Structured pose outputs =>
* * *
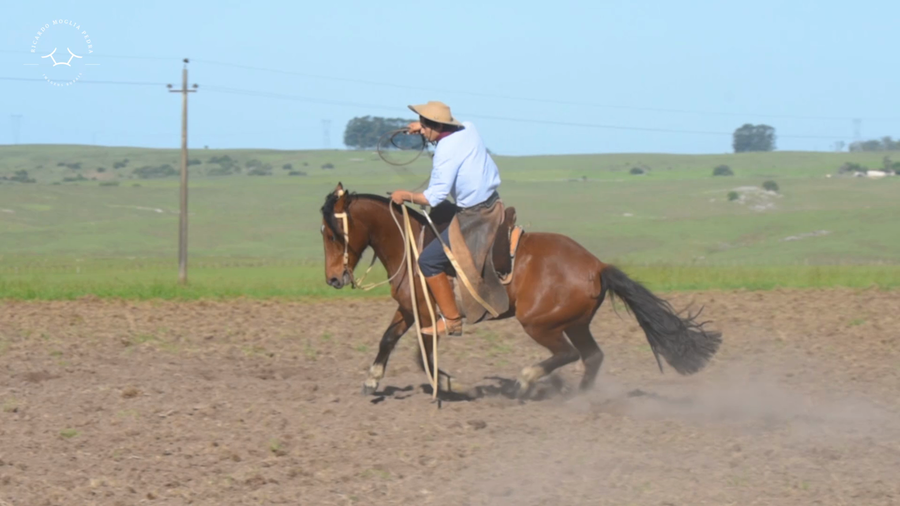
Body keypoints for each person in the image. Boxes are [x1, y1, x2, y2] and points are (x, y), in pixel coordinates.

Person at [390, 101, 501, 336]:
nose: (422, 129)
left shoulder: (445, 152)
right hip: (494, 204)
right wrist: (423, 127)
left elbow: (435, 197)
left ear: (435, 126)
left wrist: (405, 195)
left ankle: (452, 320)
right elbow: (444, 128)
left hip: (474, 217)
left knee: (427, 261)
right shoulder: (468, 128)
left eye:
* * *
TASK BRIEF => What is needed is an exact reproduction of the data, pictures excluded.

RESULT FOR THIS EXERCISE =>
Body keypoints for each person in the image. Boxes are [x1, y1, x2, y2] and points are (x, y), in pixel coordinates.

Person at [390, 101, 501, 336]:
nose: (422, 129)
left shoulder: (445, 152)
right hip: (494, 204)
right wrist: (423, 127)
left elbow: (435, 197)
left ear: (435, 126)
left wrist: (405, 195)
left ankle: (452, 320)
right elbow: (444, 128)
left hip: (474, 217)
left knee: (427, 261)
right shoulder: (468, 128)
left eye:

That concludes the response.